**Written problem**
Please recast every line of the records below as a numbered list, leaving out blank lines and the pictures.

[Stored items]
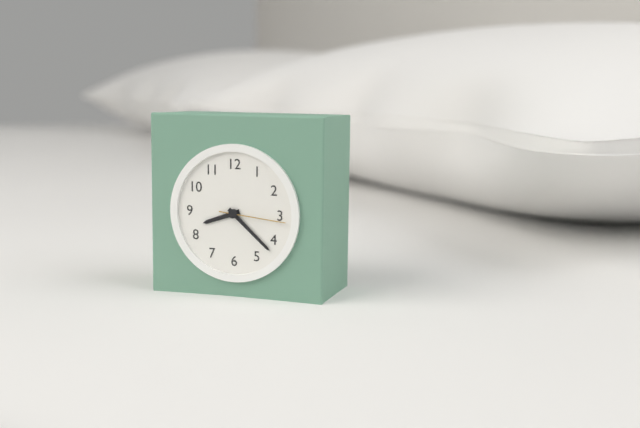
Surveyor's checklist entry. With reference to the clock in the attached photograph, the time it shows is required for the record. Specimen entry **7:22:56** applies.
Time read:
**8:22:16**
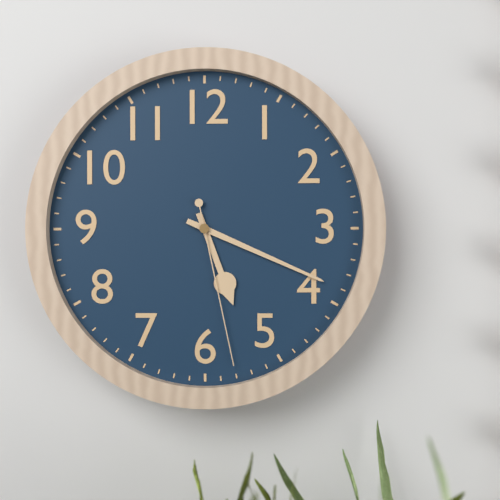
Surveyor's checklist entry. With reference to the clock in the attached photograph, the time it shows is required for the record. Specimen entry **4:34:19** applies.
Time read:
**5:19:28**
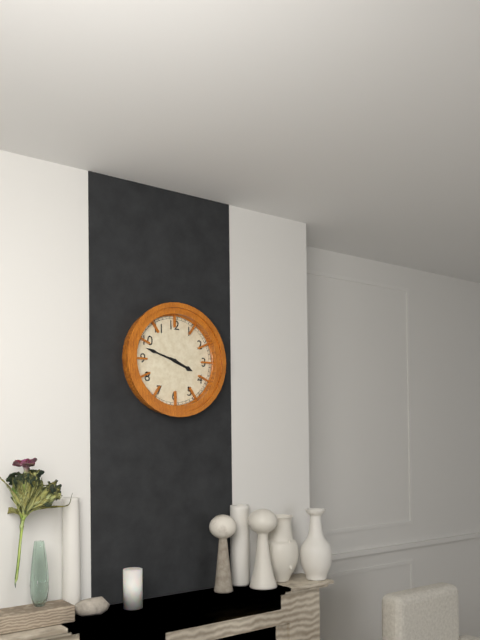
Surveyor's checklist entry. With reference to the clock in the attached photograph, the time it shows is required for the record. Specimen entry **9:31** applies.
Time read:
**3:48**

**Solution**
1. Surveyor's checklist entry. With reference to the clock in the attached photograph, the time it shows is required for the record. Specimen entry **7:22:56** applies.
2. Time read:
3. **8:22:16**
4. Surveyor's checklist entry. With reference to the clock in the attached photograph, the time it shows is required for the record. Specimen entry **4:34:19** applies.
5. Time read:
6. **5:19:28**
7. Surveyor's checklist entry. With reference to the clock in the attached photograph, the time it shows is required for the record. Specimen entry **9:31** applies.
8. Time read:
9. **3:48**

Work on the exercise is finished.